Magazine Diario personale

«Non c’è pace per gli empi», dice il mio Dio (Isaia 57:21)

Da Fabry2010

«Non c’è pace per gli empi», dice il mio Dio  (Isaia 57:21)
Guido Reni, Susanna e i vecchioni (Auckland, City Art Gallery)

Arrivammo appena in tempo su in paese, stipando all’inverosimile due SUV e una Golf, quattordici tornanti in salita fatti a velocità di ciclista stanco, che se no gli ammortizzatori toccano il fondo corsa e le gomme grattano il parafango.

Arrivammo appena appena in tempo per quello che ci aspettava: la cena in piazza preparata per l’evento dall’Agenzia turistica, le premiazioni, i discorsi, e il clou, la presentazione del torneo triangolare a inaugurare il nuovo campo, e delle due squadre ospiti. «Ai massimi livelli europei!», avrebbe detto il sindaco al microfono, e giù applausi su di noi, schierati in piedi e in divisa sociale e le facce ebeti dietro bottiglie svuotate e avanzi di dessert, magari sotto i fari della TV locale.

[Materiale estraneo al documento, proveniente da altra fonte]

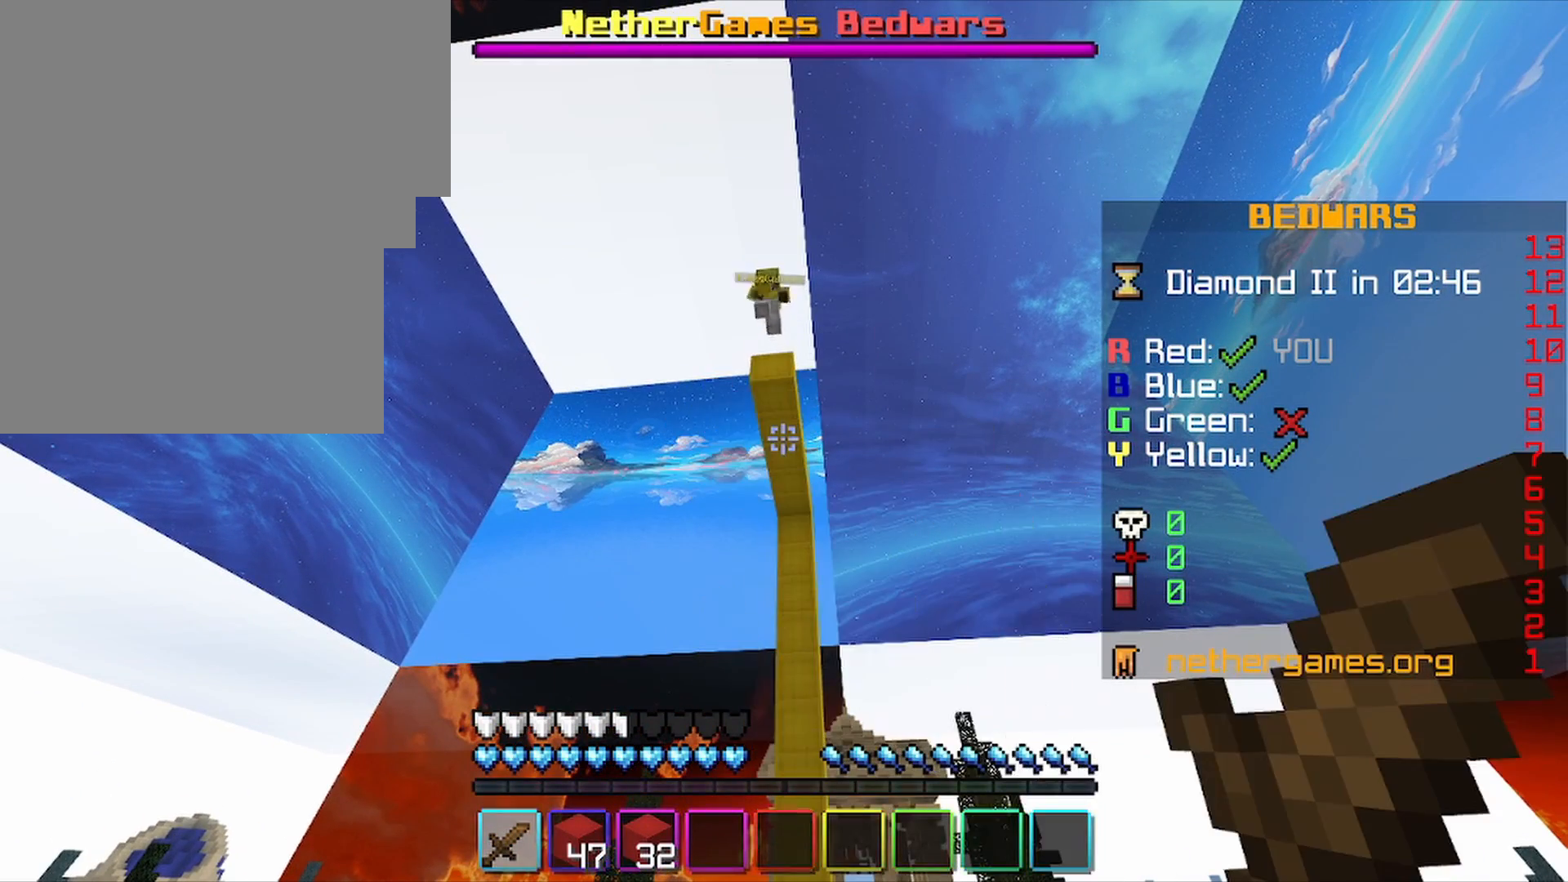
{"keys": [], "mouse": [], "mouse_move": "still", "events": []}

Una trasferta per noi, a fine stagione, un’aria e un posto di vacanze. La società pagava il forfettario, ma vuoi mettere? Alcuni, i più fighi, vennero in macchina, ognuno per conto suo. Costa di più, ma chissenefrega, non si sa mai che becchi, dicevano, dandosi di gomito. Siamo in trasferta, no? Gli altri, treno e pullman, attenti a stare dentro il forfettario. Ma tra la stazione in valle e il paese in quota, il pullman quel giorno non faceva servizio. Giro di telefonate, imprecazioni, ed eccoci tutti dentro tre auto. Io avrei aspettato volentieri Bruno, il nostro fotografo, ma nessuno l’aveva ancora visto.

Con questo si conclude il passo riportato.